“Sustainable Food Systems for Food Security and Nutrition” will be the focus of World Food Day in 2013.
Source: Br. Tony Jukes SSS
The official World Food Day theme – announced at the start of every year by the Food and Agriculture Organization of the United Nations (FAO) – gives focus to World Food Day observances and helps increase understanding of problems and solutions in the drive to end hunger.
Today almost 870 million people worldwide are chronically undernourished. Unsustainable models of development are degrading the natural environment, threatening ecosystems and biodiversity that will be needed for our future food supply.
A food system is made up of the environment, people, institutions and processes by which agricultural products are produced, processed and brought to consumers.

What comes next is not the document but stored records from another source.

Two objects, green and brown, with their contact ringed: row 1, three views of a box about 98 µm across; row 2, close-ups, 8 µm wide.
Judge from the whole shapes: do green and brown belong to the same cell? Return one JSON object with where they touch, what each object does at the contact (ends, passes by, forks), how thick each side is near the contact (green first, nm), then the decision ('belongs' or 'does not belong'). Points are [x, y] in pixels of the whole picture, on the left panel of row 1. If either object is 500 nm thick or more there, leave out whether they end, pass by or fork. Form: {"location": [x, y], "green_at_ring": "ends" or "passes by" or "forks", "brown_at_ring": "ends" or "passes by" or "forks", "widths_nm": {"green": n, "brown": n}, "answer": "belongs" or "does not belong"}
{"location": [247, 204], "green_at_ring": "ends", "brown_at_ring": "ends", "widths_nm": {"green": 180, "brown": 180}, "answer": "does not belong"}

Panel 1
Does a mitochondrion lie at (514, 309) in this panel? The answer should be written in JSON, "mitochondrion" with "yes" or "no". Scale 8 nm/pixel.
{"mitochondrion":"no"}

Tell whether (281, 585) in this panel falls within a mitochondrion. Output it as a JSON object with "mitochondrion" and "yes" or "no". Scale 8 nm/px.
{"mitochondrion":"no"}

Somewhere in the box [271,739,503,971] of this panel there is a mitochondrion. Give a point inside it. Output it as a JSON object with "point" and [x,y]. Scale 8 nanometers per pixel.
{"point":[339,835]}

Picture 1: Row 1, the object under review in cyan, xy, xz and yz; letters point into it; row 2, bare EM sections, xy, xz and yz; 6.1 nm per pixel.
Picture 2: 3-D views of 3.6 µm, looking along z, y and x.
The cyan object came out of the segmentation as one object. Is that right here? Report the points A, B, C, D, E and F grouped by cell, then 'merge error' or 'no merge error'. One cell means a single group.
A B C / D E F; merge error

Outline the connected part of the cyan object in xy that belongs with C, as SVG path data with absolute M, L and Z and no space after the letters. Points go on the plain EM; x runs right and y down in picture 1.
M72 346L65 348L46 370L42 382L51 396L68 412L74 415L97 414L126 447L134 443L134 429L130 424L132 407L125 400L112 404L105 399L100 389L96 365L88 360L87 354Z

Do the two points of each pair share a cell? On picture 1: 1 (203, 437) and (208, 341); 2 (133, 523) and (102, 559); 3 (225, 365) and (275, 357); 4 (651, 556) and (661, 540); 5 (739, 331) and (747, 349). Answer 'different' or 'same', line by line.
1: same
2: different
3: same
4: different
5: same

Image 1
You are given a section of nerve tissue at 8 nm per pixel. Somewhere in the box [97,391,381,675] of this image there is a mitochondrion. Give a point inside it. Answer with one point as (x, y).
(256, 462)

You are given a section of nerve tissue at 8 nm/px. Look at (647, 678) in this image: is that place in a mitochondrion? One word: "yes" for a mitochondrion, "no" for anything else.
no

Every aspect of the food system has an effect on the final availability and accessibility of diverse, nutritious foods – and therefore on consumers’ ability to choose healthy diets. What is more, policies and interventions on food systems are rarely designed with nutrition as their primary objective.
Addressing malnutrition requires integrated action and complementary interventions in agriculture and the food system, in natural resource management, in public health and education, and in broader policy domains.
What would a sustainable food system look like? Is it possible to get from here to there? What would need to change to move us in that direction? World Food Day 2013 is an opportunity to explore these and other questions, and help bring about the future we want.
About this year’s design (photo attached)
Austrian artist Friedensreich Hundertwasser (1928-2000) used bright colours and organic forms to express a reconciliation of humans with nature, notions that echo this year’s World Food Day theme.
Image courtesy of the Hundertwasser Foundation.